Information supplied -
####

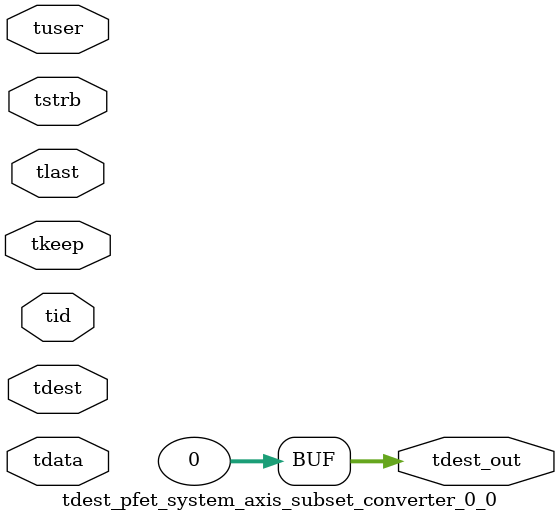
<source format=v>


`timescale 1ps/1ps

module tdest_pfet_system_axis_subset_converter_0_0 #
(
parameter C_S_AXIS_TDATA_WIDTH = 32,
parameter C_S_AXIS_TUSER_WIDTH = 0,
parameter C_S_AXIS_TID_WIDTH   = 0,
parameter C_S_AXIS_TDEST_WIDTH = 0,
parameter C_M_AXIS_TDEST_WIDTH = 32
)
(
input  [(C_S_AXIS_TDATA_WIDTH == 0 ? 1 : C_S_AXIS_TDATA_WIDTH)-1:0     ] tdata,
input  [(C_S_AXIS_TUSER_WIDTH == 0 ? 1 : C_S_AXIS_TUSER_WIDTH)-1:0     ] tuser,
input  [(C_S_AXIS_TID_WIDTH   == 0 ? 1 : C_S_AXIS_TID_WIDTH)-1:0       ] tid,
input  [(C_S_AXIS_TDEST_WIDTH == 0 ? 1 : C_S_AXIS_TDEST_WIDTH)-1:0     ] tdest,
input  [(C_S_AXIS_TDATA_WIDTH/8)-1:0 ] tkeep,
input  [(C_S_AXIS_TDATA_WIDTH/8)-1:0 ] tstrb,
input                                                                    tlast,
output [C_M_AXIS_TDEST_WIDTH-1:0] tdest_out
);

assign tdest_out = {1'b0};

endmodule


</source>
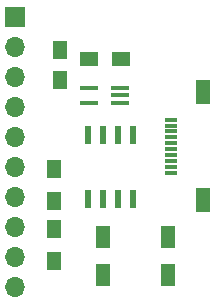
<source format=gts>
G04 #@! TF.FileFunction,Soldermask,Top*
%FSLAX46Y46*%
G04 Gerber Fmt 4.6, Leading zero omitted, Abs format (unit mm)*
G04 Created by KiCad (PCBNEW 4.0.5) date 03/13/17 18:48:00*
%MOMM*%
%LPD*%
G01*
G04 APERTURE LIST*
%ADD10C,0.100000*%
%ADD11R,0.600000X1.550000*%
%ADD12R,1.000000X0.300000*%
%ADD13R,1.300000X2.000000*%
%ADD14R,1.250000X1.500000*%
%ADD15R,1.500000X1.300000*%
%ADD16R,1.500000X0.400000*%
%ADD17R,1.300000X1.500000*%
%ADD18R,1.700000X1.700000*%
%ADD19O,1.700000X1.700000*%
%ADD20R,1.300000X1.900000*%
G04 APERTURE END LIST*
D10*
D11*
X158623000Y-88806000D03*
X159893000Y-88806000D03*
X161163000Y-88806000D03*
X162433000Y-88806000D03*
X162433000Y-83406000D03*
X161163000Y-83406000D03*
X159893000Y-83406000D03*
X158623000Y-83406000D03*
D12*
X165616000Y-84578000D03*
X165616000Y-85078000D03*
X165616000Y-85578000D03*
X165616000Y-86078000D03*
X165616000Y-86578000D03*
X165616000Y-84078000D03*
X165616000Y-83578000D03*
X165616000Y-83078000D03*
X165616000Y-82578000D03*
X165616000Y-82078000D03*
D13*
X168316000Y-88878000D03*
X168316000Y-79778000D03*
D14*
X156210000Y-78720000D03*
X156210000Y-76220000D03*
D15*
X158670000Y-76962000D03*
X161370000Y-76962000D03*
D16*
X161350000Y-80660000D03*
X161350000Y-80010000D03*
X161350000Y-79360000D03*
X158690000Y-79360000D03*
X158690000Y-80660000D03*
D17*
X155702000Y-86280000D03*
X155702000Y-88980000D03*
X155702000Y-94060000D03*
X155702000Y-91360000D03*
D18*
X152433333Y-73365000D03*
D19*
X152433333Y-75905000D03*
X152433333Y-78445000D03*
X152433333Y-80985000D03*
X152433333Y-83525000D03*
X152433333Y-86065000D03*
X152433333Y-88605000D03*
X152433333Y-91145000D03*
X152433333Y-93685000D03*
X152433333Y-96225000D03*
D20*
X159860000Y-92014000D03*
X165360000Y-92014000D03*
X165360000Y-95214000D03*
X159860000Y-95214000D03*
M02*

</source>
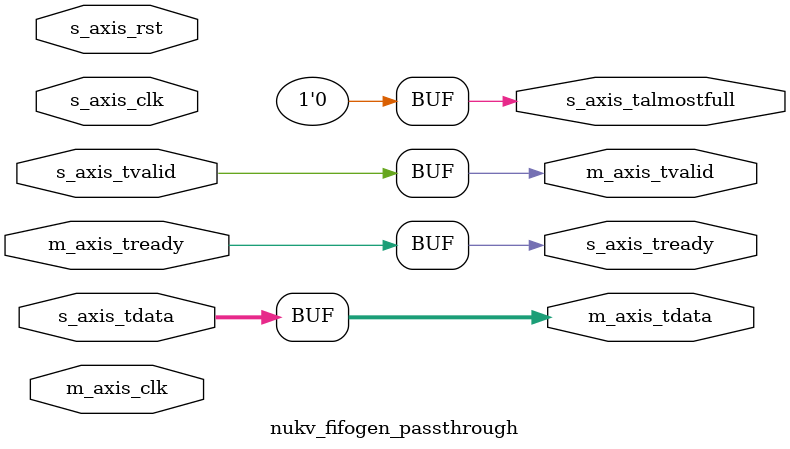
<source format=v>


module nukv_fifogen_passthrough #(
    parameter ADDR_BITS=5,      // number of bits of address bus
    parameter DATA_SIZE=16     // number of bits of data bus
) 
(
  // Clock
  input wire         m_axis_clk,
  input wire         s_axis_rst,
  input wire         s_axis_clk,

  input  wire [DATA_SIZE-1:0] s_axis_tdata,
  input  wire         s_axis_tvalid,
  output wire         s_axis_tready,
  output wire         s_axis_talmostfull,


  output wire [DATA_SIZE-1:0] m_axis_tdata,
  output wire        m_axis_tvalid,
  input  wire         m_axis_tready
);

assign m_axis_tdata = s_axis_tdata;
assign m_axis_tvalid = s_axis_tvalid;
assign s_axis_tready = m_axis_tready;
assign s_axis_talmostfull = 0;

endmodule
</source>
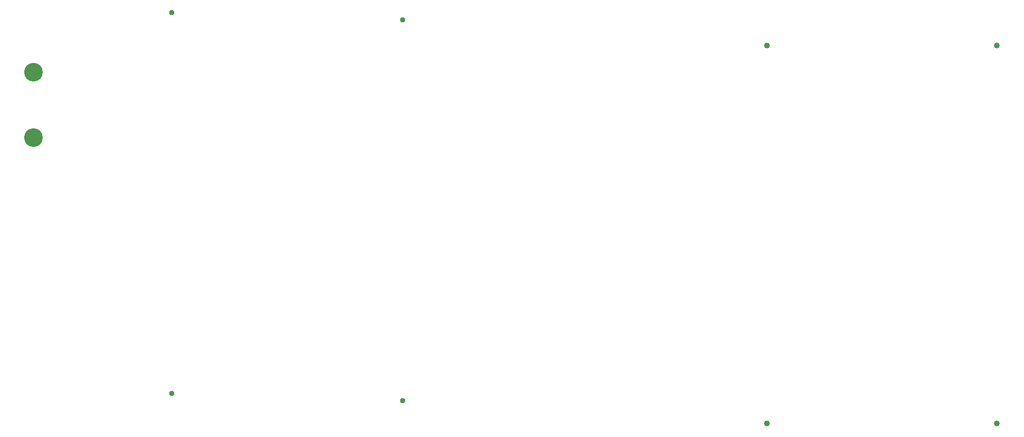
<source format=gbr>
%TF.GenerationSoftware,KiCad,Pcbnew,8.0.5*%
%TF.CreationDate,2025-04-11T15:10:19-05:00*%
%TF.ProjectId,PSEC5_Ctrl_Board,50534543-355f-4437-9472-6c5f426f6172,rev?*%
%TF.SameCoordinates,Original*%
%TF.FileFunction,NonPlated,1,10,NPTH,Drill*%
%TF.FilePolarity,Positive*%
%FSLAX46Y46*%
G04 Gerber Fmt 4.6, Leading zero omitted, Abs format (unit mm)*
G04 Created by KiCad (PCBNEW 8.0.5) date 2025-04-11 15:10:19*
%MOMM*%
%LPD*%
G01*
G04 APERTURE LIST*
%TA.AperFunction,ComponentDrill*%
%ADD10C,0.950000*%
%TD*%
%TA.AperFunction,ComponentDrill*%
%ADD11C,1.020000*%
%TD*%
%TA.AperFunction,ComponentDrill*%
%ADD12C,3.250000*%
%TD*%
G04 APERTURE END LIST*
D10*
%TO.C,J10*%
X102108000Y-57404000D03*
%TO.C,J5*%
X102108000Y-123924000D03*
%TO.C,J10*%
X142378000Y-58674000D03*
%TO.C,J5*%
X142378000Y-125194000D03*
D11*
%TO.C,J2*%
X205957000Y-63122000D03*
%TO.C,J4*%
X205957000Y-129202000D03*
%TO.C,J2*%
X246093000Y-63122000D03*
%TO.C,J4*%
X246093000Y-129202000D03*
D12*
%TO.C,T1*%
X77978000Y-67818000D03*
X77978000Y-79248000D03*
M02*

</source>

####

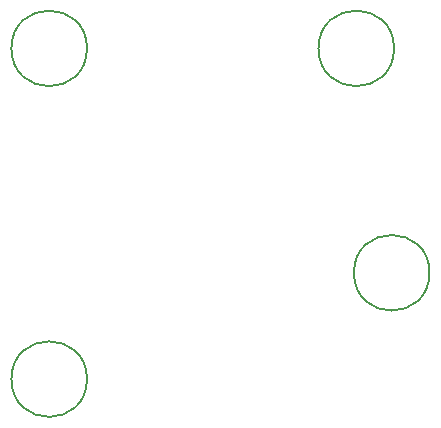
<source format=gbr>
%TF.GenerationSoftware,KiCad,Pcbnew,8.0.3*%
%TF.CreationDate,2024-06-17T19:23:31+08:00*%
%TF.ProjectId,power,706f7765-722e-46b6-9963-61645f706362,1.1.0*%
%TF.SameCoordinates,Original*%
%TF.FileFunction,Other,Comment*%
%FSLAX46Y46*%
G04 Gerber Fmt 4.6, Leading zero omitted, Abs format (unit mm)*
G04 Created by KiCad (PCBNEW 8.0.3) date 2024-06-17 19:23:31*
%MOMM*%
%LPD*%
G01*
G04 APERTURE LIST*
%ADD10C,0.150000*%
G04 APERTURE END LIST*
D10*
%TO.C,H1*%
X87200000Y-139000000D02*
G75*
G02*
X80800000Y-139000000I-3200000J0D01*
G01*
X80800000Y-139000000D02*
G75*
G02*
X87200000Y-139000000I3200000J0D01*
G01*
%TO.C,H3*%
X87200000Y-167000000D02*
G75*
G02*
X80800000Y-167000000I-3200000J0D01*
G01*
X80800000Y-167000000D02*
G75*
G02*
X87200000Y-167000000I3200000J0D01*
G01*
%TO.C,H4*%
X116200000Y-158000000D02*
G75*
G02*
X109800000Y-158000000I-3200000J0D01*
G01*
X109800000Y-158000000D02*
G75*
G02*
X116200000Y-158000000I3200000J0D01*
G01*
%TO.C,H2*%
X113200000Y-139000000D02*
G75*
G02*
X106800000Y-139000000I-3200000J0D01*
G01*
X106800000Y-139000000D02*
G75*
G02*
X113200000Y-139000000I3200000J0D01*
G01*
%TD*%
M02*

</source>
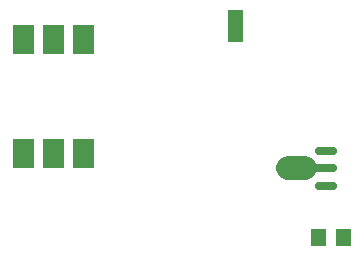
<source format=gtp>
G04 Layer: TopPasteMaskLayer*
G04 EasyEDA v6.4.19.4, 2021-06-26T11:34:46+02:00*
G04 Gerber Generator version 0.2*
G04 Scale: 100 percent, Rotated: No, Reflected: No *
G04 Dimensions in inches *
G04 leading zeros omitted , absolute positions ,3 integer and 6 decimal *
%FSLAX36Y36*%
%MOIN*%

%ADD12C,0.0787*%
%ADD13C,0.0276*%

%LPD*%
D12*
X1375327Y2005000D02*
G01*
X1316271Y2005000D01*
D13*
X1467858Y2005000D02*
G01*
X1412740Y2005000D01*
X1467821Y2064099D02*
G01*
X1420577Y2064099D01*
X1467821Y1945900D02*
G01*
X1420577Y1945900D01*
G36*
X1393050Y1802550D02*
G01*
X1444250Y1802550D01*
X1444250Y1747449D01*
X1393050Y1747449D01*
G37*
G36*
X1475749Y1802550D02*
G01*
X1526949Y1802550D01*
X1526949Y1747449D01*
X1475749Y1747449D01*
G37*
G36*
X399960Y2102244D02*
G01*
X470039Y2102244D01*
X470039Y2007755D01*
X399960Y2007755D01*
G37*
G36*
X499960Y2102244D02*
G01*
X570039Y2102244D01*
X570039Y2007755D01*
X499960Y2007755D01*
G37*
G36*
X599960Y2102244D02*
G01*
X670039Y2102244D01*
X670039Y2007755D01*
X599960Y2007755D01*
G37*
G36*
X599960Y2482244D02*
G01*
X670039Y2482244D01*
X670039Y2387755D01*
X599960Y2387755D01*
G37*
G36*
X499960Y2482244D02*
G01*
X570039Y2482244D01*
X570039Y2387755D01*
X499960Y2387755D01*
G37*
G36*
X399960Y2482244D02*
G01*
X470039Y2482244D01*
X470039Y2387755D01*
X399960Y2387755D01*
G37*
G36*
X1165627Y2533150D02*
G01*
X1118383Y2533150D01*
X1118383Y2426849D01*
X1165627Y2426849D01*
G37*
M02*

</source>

####

Required action - Will you return exactly the lines above from the one with "X165616000Y-86578000D03*" down to the one with "X155702000Y-86280000D03*", counting both as part of the range?

Solution to this problem -
X165616000Y-86578000D03*
X165616000Y-84078000D03*
X165616000Y-83578000D03*
X165616000Y-83078000D03*
X165616000Y-82578000D03*
X165616000Y-82078000D03*
D13*
X168316000Y-88878000D03*
X168316000Y-79778000D03*
D14*
X156210000Y-78720000D03*
X156210000Y-76220000D03*
D15*
X158670000Y-76962000D03*
X161370000Y-76962000D03*
D16*
X161350000Y-80660000D03*
X161350000Y-80010000D03*
X161350000Y-79360000D03*
X158690000Y-79360000D03*
X158690000Y-80660000D03*
D17*
X155702000Y-86280000D03*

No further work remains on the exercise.